Sinking stocks, dicey economy may hand NYC’s Eric Adams major budget crisis


Mayor Eric Adams’ $101 billion budget may be more fiscally responsible than any of his predecessor’s spending plans, but the ailing economy, and market, threaten to trigger a giant shortfall.

To keep the city in the black — without raising taxes and fees — the mayor will need to keep a tight lid on outlays, and particularly labor costs as he negotiates new contracts with municipal unions.

The problem, in a nutshell: Pension-fund losses and less-than-expected income-tax revenue could force the city to dip into its $8 billion reserve pot, and even that might not be enough, as the Empire Center’s E.J. McMahon notes.

Blame the ailing stock market: The period from Jan. 1 to June 30 marked the worst first half-year in more than 50 years.

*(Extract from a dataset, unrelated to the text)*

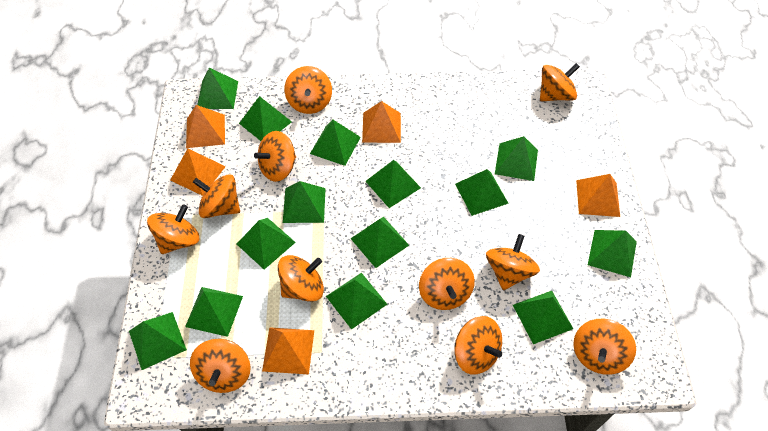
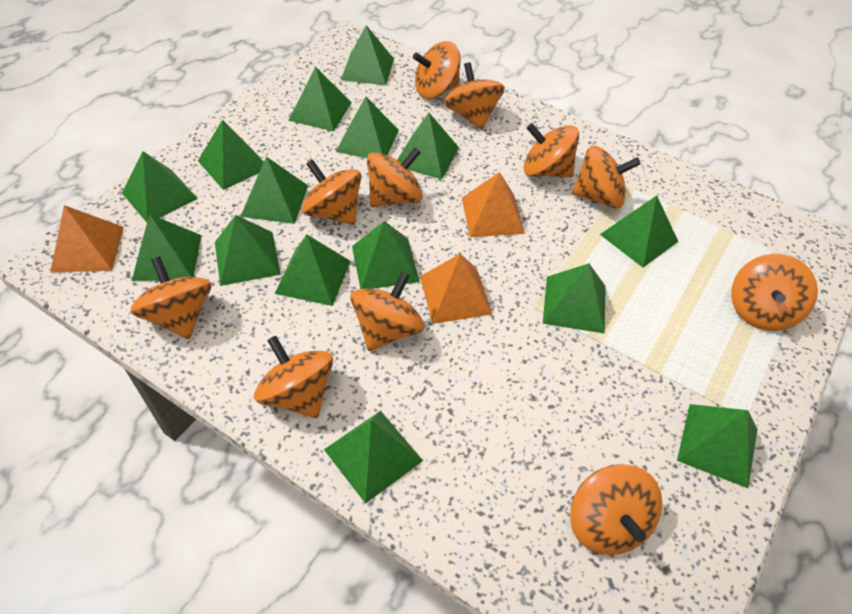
green pyramid: 14 -> 15
orange pyramid: 5 -> 3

With returns on the pension funds way down, the city will have to kick in more from its operating budget to cover benefits for current and future retired workers — $4 billion more than planned from next year through 2026, McMahon predicts.

And it’ll get worse if the market keeps sinking.

A flagging market drives down city income-tax revenue based on capital gains. Adams’ budgeteers did bake in a 17% dip in quarterly estimated-tax payments, but as of June 15, those payments were down a whopping 31% from the same month last year, city Comptroller Brad Lander reports. Lander also predicts tax-receipt growth will slow as the economy stalls and Wall Street bonuses take a plunge.

The scary bottom line: “Unless the stock market rebounds and the economy grows more strongly,” Adams’ $8 billion cushion “could go up in smoke more rapidly than the mayor has anticipated,” warns McMahon. The city could get caught dangerously short.

No doubt progressives’ solution will be to demand even more tax hikes on wealthy New Yorkers — which would only drive more of them to seek refuge in other states.

And Hizzoner has yet another worry: With inflation soaring, the municipal unions will be demanding far more in raises than the 0.5% hike in each of two years and 1% annually thereafter that the mayor’s plan provides for new labor contracts. Other city costs will also rise faster than expected.

Adams has an enormous challenge on his hands to keep spending in line with revenue even at the risk of losing political support from labor. Wish him luck — he’ll need it.